The Booking Agent’s Role in Modern Live Music
There’s a common misconception that peer-to-peer platforms are trying to kill the booking agent. They’re not. Good booking agents provide enormous value — relationships, negotiation skills, industry knowledge, and access to opportunities that an artist couldn’t get alone.
What’s changing is the expectation that every artist needs an agent to get booked. At the grassroots and mid-tier level, that was never realistic anyway.
What Agents Actually Do
A good booking agent:
- Opens doors — they have relationships with venues and promoters that take years to build.
- Negotiates — they know the market rates, they know what a venue can afford, and they get their artists fair deals.

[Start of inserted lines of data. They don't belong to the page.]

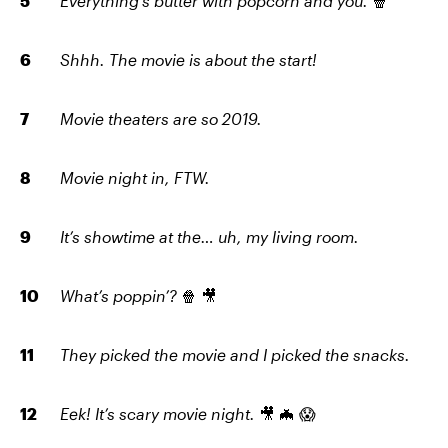
Everything’s butter with popcorn and you.
🍿
Shhh. The movie is about the start!
Movie theaters are so 2019.
Movie night in, FTW.
It’s showtime at the… uh, my living room.
What’s poppin’?
🍿 🎥
They picked the movie and I picked the snacks.
Eek! It’s scary movie night.
🎥 🦇 😱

- Handles logistics — contracts, riders, technical requirements, scheduling — the admin that artists shouldn’t have to think about.
- Provides strategy — which gigs to take, which to pass on, how to build a touring schedule that makes geographic and financial sense.

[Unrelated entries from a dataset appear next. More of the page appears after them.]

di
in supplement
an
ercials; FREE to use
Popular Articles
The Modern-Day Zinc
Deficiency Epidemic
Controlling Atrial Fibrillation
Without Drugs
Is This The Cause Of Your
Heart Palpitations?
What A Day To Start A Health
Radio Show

None of that is going away. In fact, at the higher levels of the industry, agents are more important than ever.
Where the Gap Is
The gap is at the grassroots level. There are thousands of talented artists in the UK who will never have an agent — not because they’re not good enough, but because the economics don’t work. An agent earning 10–15% commission on a £200 pub gig is making £20–30. That’s not a viable business model.

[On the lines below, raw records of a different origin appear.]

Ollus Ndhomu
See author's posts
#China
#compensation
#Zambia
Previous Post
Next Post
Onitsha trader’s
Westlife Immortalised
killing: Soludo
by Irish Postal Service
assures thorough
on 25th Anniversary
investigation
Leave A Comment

So these artists are left to fend for themselves. And "fending for yourself" in the traditional model means cold-emailing venues, building a network from scratch, and handling all the admin alone.
Peer-to-peer platforms fill this gap. They give unrepresented artists the tools that agents provide to signed artists: visibility, booking infrastructure, contracts, and payments.
Agents on Platforms
On GigXchange, booking agents are a first-class user type. They can:
- Manage their roster on the platform
- Handle bookings and negotiations on behalf of their artists
- Access the same search and discovery tools as everyone else
- Use the platform’s contracts and payment infrastructure
The platform doesn’t replace what agents do. It gives them better tools to do it — and it provides an alternative for the artists who don’t have representation.
The New Model
The future isn’t "agents vs. platforms." It’s both. Agents handle the high-touch, high-value bookings where relationships and negotiation matter most. Platforms handle the discovery, admin, and infrastructure that make the whole ecosystem more efficient.
An artist might find their first 50 gigs through a platform, build a reputation, and then attract an agent who takes them to the next level. The platform was the launchpad, not the replacement.
The best booking agents will thrive in this new model. They’ll use platforms as an additional channel, not a competitor. And the artists they represent will benefit from both the agent’s relationships and the platform’s infrastructure.